### EXERCISE REQUIREMENTS
Return each line of text from the listing below word for word and in the same order, leaving out the pictures.

### RECORDS FOR PROCESSING

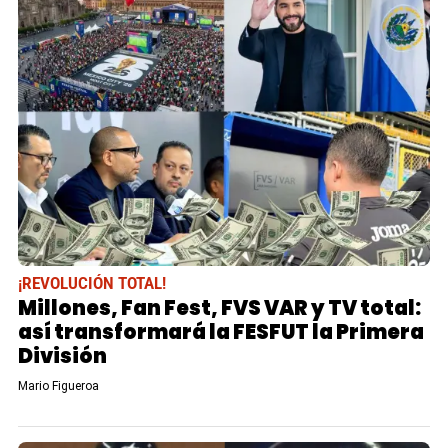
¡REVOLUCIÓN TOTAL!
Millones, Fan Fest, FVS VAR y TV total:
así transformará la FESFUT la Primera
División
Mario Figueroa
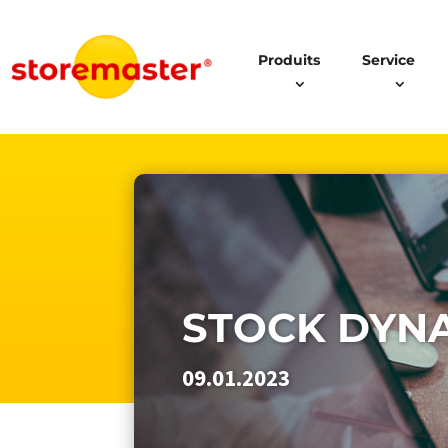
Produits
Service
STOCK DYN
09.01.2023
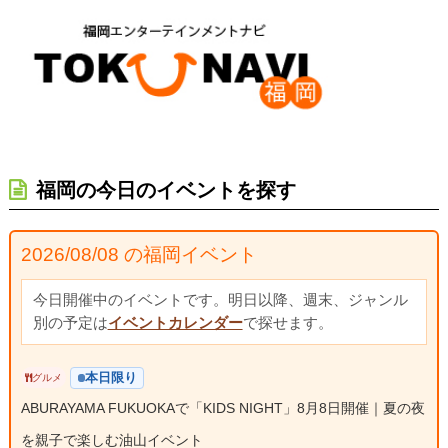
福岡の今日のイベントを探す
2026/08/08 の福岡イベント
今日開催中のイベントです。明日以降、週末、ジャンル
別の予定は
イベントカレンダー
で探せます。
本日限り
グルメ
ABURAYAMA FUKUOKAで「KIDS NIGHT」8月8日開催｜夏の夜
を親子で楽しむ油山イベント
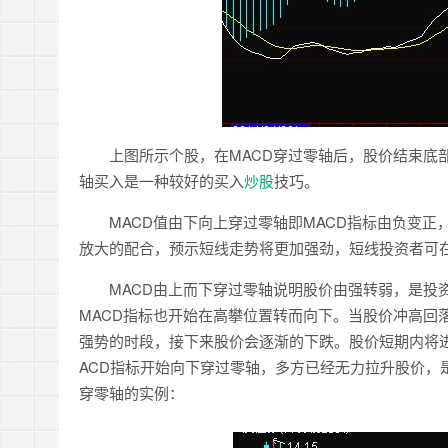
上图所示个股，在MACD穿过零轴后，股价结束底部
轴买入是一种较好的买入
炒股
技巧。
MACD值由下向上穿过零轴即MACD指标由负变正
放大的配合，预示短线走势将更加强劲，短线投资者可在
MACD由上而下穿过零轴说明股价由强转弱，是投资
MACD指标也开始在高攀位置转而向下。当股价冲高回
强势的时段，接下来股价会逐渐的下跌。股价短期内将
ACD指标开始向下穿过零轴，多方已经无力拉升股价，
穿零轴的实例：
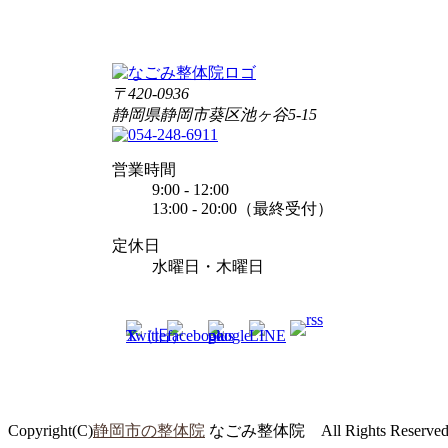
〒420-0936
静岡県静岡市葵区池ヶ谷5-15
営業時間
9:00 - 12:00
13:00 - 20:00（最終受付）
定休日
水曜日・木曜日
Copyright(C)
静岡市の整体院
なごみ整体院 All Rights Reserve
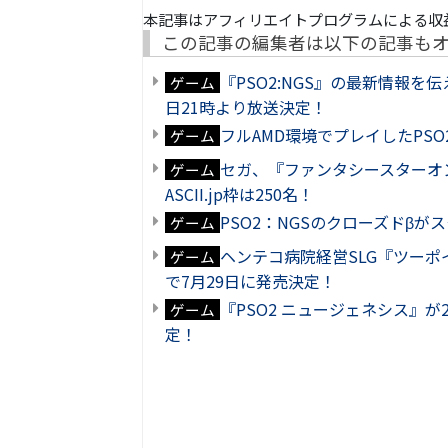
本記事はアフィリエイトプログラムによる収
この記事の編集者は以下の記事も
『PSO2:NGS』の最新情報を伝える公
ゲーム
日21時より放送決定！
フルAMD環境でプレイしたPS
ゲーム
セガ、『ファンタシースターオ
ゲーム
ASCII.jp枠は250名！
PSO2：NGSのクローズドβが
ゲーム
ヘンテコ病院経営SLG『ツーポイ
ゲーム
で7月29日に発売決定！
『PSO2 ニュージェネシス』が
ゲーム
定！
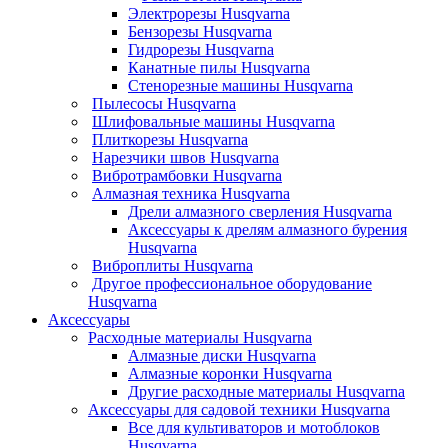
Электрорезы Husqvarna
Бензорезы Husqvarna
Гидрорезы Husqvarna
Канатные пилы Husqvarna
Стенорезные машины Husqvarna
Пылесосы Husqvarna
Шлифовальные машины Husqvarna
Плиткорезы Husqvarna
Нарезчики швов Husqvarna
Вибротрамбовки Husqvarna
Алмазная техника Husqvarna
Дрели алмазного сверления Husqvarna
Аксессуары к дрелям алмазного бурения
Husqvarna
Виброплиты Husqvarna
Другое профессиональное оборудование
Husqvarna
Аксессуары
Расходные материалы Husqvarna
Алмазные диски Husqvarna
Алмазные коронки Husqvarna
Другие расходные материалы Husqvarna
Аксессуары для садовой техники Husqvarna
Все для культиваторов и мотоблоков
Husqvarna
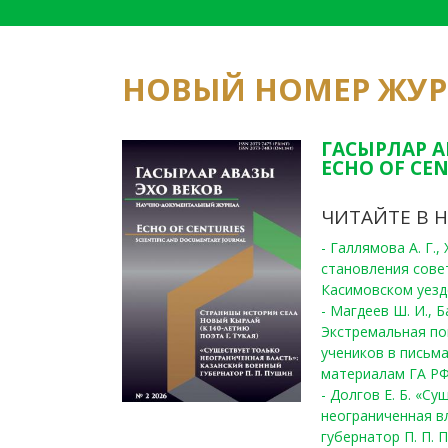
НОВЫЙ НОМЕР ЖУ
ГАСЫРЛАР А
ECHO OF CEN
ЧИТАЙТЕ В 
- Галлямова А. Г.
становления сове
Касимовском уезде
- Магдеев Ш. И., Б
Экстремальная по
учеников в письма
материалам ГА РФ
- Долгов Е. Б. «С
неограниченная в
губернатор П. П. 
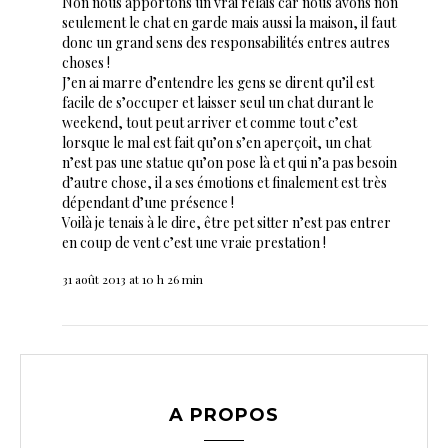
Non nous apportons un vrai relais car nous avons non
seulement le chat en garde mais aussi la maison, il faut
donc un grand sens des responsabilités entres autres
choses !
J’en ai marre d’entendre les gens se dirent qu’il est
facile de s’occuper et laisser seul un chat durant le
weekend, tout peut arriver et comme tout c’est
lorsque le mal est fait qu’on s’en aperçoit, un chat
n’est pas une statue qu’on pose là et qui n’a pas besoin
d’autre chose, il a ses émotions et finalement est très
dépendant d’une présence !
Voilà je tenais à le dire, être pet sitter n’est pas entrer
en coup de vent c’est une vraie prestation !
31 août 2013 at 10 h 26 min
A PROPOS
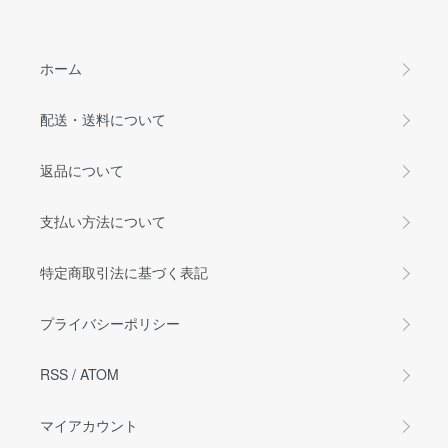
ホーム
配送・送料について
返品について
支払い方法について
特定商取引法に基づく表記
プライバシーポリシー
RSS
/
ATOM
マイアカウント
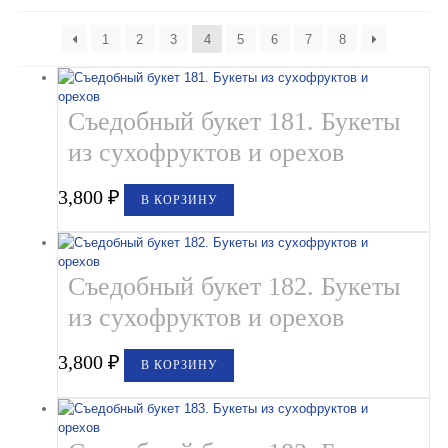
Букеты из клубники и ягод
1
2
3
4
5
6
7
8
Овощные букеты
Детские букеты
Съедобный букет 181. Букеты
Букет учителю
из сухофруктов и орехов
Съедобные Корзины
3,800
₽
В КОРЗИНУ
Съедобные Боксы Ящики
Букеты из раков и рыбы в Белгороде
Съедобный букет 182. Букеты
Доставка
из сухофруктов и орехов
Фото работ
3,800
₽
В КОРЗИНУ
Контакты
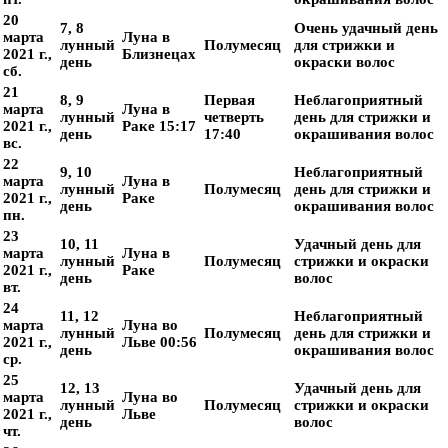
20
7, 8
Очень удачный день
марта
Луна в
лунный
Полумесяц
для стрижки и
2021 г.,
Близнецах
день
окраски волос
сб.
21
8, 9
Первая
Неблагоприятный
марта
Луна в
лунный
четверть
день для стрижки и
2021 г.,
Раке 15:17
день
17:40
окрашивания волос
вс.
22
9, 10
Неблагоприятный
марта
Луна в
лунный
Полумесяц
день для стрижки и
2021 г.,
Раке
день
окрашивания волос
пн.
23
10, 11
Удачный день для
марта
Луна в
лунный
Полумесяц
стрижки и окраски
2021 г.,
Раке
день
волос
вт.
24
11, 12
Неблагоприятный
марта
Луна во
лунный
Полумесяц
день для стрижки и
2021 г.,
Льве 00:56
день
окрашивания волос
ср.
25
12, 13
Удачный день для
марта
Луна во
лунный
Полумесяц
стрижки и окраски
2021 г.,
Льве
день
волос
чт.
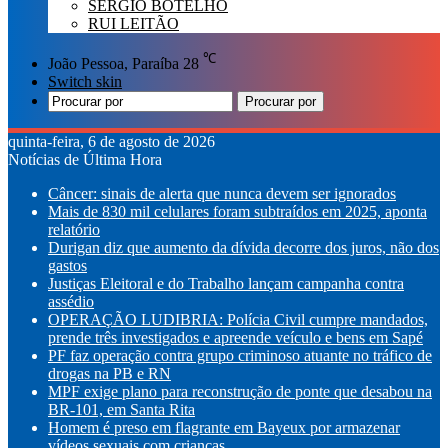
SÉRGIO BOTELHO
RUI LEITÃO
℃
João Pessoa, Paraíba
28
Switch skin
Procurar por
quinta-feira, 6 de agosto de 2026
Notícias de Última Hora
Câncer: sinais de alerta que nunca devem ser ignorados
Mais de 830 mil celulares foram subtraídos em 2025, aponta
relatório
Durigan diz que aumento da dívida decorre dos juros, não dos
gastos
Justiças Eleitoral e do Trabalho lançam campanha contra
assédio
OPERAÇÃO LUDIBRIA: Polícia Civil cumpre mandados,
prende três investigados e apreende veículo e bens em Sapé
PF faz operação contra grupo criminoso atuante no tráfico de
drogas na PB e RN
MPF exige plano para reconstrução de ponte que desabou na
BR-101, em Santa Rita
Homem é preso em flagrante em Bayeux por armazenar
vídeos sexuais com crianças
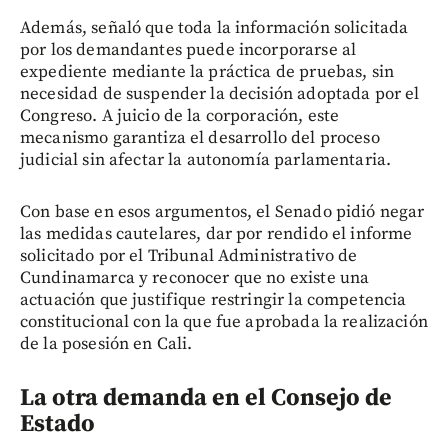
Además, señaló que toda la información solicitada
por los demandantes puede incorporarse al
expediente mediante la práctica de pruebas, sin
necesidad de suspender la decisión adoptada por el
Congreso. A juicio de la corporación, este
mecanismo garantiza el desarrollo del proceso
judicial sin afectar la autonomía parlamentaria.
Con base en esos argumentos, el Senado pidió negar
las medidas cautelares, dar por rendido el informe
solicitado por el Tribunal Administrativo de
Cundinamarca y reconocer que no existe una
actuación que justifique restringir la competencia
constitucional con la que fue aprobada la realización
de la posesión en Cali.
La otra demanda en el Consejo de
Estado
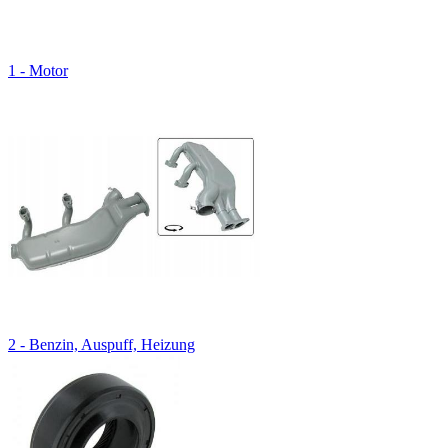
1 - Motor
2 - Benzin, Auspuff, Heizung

### EXPECTED OUTPUT
¡REVOLUCIÓN TOTAL!
Millones, Fan Fest, FVS VAR y TV total:
así transformará la FESFUT la Primera
División
Mario Figueroa
Produits
Service
STOCK DYN
09.01.2023
福岡の今日のイベントを探す
2026/08/08 の福岡イベント
今日開催中のイベントです。明日以降、週末、ジャンル
別の予定は
イベントカレンダー
で探せます。
本日限り
グルメ
ABURAYAMA FUKUOKAで「KIDS NIGHT」8月8日開催｜夏の夜
を親子で楽しむ油山イベント
上图所示个股，在MACD穿过零轴后，股价结束底部
轴买入是一种较好的买入
炒股
技巧。
MACD值由下向上穿过零轴即MACD指标由负变正
放大的配合，预示短线走势将更加强劲，短线投资者可在
MACD由上而下穿过零轴说明股价由强转弱，是投资
MACD指标也开始在高攀位置转而向下。当股价冲高回
强势的时段，接下来股价会逐渐的下跌。股价短期内将
ACD指标开始向下穿过零轴，多方已经无力拉升股价，
穿零轴的实例：
〒420-0936
静岡県静岡市葵区池ヶ谷5-15
営業時間
9:00 - 12:00
13:00 - 20:00（最終受付）
定休日
水曜日・木曜日
Copyright(C)
静岡市の整体院
なごみ整体院 All Rights Reserve
本記事はアフィリエイトプログラムによる収
この記事の編集者は以下の記事も
『PSO2:NGS』の最新情報を伝える公
ゲーム
日21時より放送決定！
フルAMD環境でプレイしたPS
ゲーム
セガ、『ファンタシースターオ
ゲーム
ASCII.jp枠は250名！
PSO2：NGSのクローズドβが
ゲーム
ヘンテコ病院経営SLG『ツーポイ
ゲーム
で7月29日に発売決定！
『PSO2 ニュージェネシス』が
ゲーム
定！
Электрорезы Husqvarna
Бензорезы Husqvarna
Гидрорезы Husqvarna
Канатные пилы Husqvarna
Стенорезные машины Husqvarna
Пылесосы Husqvarna
Шлифовальные машины Husqvarna
Плиткорезы Husqvarna
Нарезчики швов Husqvarna
Вибротрамбовки Husqvarna
Алмазная техника Husqvarna
Дрели алмазного сверления Husqvarna
Аксессуары к дрелям алмазного бурения
Husqvarna
Виброплиты Husqvarna
Другое профессиональное оборудование
Husqvarna
Аксессуары
Расходные материалы Husqvarna
Алмазные диски Husqvarna
Алмазные коронки Husqvarna
Другие расходные материалы Husqvarna
Аксессуары для садовой техники Husqvarna
Все для культиваторов и мотоблоков
Husqvarna
НОВЫЙ НОМЕР ЖУ
ГАСЫРЛАР А
ECHO OF CEN
ЧИТАЙТЕ В 
- Галлямова А. Г.
становления сове
Касимовском уезде
- Магдеев Ш. И., Б
Экстремальная по
учеников в письма
материалам ГА РФ
- Долгов Е. Б. «С
неограниченная в
губернатор П. П. 
Non nous apportons un vrai relais car nous avons non
seulement le chat en garde mais aussi la maison, il faut
donc un grand sens des responsabilités entres autres
choses !
J’en ai marre d’entendre les gens se dirent qu’il est
facile de s’occuper et laisser seul un chat durant le
weekend, tout peut arriver et comme tout c’est
lorsque le mal est fait qu’on s’en aperçoit, un chat
n’est pas une statue qu’on pose là et qui n’a pas besoin
d’autre chose, il a ses émotions et finalement est très
dépendant d’une présence !
Voilà je tenais à le dire, être pet sitter n’est pas entrer
en coup de vent c’est une vraie prestation !
31 août 2013 at 10 h 26 min
A PROPOS
ホーム
配送・送料について
返品について
支払い方法について
特定商取引法に基づく表記
プライバシーポリシー
RSS
/
ATOM
マイアカウント
Букеты из клубники и ягод
1
2
3
4
5
6
7
8
Овощные букеты
Детские букеты
Съедобный букет 181. Букеты
Букет учителю
из сухофруктов и орехов
Съедобные Корзины
3,800
₽
В КОРЗИНУ
Съедобные Боксы Ящики
Букеты из раков и рыбы в Белгороде
Съедобный букет 182. Букеты
Доставка
из сухофруктов и орехов
Фото работ
3,800
₽
В КОРЗИНУ
Контакты
20
7, 8
Очень удачный день
марта
Луна в
лунный
Полумесяц
для стрижки и
2021 г.,
Близнецах
день
окраски волос
сб.
21
8, 9
Первая
Неблагоприятный
марта
Луна в
лунный
четверть
день для стрижки и
2021 г.,
Раке 15:17
день
17:40
окрашивания волос
вс.
22
9, 10
Неблагоприятный
марта
Луна в
лунный
Полумесяц
день для стрижки и
2021 г.,
Раке
день
окрашивания волос
пн.
23
10, 11
Удачный день для
марта
Луна в
лунный
Полумесяц
стрижки и окраски
2021 г.,
Раке
день
волос
вт.
24
11, 12
Неблагоприятный
марта
Луна во
лунный
Полумесяц
день для стрижки и
2021 г.,
Льве 00:56
день
окрашивания волос
ср.
25
12, 13
Удачный день для
марта
Луна во
лунный
Полумесяц
стрижки и окраски
2021 г.,
Льве
день
волос
чт.
SÉRGIO BOTELHO
RUI LEITÃO
℃
João Pessoa, Paraíba
28
Switch skin
Procurar por
quinta-feira, 6 de agosto de 2026
Notícias de Última Hora
Câncer: sinais de alerta que nunca devem ser ignorados
Mais de 830 mil celulares foram subtraídos em 2025, aponta
relatório
Durigan diz que aumento da dívida decorre dos juros, não dos
gastos
Justiças Eleitoral e do Trabalho lançam campanha contra
assédio
OPERAÇÃO LUDIBRIA: Polícia Civil cumpre mandados,
prende três investigados e apreende veículo e bens em Sapé
PF faz operação contra grupo criminoso atuante no tráfico de
drogas na PB e RN
MPF exige plano para reconstrução de ponte que desabou na
BR-101, em Santa Rita
Homem é preso em flagrante em Bayeux por armazenar
vídeos sexuais com crianças
Además, señaló que toda la información solicitada
por los demandantes puede incorporarse al
expediente mediante la práctica de pruebas, sin
necesidad de suspender la decisión adoptada por el
Congreso. A juicio de la corporación, este
mecanismo garantiza el desarrollo del proceso
judicial sin afectar la autonomía parlamentaria.
Con base en esos argumentos, el Senado pidió negar
las medidas cautelares, dar por rendido el informe
solicitado por el Tribunal Administrativo de
Cundinamarca y reconocer que no existe una
actuación que justifique restringir la competencia
constitucional con la que fue aprobada la realización
de la posesión en Cali.
La otra demanda en el Consejo de
Estado
1 - Motor
2 - Benzin, Auspuff, Heizung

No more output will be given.